++++ Dataset extract ++++

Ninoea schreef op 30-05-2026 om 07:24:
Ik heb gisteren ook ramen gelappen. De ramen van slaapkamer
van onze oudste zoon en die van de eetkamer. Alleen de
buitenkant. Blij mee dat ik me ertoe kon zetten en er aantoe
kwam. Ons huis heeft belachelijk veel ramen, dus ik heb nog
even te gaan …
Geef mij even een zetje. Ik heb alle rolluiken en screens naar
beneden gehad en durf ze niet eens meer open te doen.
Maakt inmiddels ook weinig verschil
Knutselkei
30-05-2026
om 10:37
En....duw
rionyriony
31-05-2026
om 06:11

++++

__Your goal__:
A complete, exact transcription of the records is needed.

__Answer to this problem__:
Ninoea schreef op 30-05-2026 om 07:24:
Ik heb gisteren ook ramen gelappen. De ramen van slaapkamer
van onze oudste zoon en die van de eetkamer. Alleen de
buitenkant. Blij mee dat ik me ertoe kon zetten en er aantoe
kwam. Ons huis heeft belachelijk veel ramen, dus ik heb nog
even te gaan …
Geef mij even een zetje. Ik heb alle rolluiken en screens naar
beneden gehad en durf ze niet eens meer open te doen.
Maakt inmiddels ook weinig verschil
Knutselkei
30-05-2026
om 10:37
En....duw
rionyriony
31-05-2026
om 06:11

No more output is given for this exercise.